QuickBooks suits cloud first businesses that want strong reporting, multi currency and project tracking, and like that those features arrive on Plus at $85, below MYOB's top tier. It is a strong fit for service businesses that care more about reporting than deep inventory.
Australian compliance: BAS, GST, STP and awards
Both are built for Australian compliance and are evenly matched. Each prepares and lodges your BAS, tracks GST automatically, and reports Single Touch Payroll Phase 2 to the ATO, and both handle PAYG and superannuation. Compliance will not separate them, so let price, inventory and support guide the choice.
Switching and migration
Both support migration in either direction, bringing across your chart of accounts, contacts and history. Switch near the end of a BAS quarter so your reporting periods stay clean, and reconcile both files for one overlap month before you retire the old one. Moving a large inventory catalogue from AccountRight is the one area to plan carefully.

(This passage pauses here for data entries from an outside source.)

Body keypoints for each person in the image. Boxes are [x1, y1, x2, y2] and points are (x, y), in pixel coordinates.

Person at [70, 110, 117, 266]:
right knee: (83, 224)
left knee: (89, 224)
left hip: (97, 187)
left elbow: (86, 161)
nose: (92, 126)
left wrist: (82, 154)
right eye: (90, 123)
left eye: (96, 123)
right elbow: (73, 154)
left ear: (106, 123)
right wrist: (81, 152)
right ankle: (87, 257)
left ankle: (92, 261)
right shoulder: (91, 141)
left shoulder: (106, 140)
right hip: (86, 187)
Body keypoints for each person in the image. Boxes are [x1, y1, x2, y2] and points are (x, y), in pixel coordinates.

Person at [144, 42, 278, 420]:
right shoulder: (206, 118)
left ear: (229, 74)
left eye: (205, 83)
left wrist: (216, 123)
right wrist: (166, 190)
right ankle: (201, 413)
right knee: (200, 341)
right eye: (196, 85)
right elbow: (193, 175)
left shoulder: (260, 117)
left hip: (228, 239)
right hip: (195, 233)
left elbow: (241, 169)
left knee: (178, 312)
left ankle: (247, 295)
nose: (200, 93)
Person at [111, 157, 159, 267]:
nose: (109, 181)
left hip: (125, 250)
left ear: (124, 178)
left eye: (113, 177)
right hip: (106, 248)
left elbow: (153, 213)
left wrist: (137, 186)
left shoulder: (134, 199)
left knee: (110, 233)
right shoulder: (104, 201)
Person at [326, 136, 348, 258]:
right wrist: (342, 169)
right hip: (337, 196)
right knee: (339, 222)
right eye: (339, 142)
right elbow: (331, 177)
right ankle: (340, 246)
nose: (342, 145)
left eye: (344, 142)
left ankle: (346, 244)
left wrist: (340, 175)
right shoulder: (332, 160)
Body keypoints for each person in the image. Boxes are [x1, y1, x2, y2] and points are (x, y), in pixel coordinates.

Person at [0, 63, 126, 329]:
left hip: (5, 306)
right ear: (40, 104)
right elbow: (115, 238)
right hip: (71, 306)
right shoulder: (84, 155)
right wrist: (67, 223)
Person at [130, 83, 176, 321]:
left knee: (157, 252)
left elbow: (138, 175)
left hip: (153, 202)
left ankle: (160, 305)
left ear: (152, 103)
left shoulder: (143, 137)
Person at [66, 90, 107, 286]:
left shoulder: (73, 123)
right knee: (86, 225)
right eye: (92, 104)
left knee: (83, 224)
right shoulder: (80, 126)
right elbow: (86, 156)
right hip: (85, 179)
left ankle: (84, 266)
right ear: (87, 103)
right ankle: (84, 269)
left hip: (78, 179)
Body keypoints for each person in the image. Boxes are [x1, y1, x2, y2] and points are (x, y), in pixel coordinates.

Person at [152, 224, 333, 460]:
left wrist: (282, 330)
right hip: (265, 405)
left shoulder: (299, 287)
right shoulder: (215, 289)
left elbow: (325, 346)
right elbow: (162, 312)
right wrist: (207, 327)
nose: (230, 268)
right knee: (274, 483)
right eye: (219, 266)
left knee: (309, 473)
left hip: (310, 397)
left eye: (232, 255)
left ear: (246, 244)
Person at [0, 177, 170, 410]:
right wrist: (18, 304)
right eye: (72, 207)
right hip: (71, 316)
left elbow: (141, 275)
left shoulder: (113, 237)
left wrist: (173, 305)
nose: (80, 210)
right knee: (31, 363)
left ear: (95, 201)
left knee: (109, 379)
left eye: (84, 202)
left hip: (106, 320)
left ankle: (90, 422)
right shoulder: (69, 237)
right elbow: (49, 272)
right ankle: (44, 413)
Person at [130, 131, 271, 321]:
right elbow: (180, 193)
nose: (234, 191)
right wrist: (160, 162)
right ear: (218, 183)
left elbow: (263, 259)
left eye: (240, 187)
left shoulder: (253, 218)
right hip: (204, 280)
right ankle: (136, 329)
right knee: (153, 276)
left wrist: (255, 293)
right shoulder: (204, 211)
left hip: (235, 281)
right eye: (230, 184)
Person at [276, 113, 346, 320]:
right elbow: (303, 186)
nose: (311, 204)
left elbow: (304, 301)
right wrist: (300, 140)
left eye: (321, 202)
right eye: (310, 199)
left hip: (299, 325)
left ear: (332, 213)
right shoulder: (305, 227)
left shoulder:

Ratings, integrations and support
In our review scoring MYOB rates 4.3 out of 5 and QuickBooks 4.2. MYOB's strengths are its inventory depth on AccountRight, receipt capture and Australian phone support. QuickBooks counters with strong reporting, project and multi currency tools on Plus, and a lower price at the top end. Both connect to the mainstream apps a small business uses.
Pros and cons for this matchup
MYOB wins on the cheapest entry plan, local phone support and AccountRight's inventory and job tracking depth, but its top tier is dearer and it charges per employee for payroll. QuickBooks wins on a lower priced top plan, strong reporting and project and multi currency tools, but limits users on the entry plan and charges separately for payroll.
The verdict
Choose MYOB if you want the lowest starting price, prefer Australian phone support, or need AccountRight's deeper inventory and job tracking. Choose QuickBooks Online if you are cloud first, want strong reporting and project tools, and like that its top plan costs less than MYOB's. Both clear the compliance bar comfortably, so put your invoice count and headcount into the calculator above and let the numbers, inventory needs and support style decide.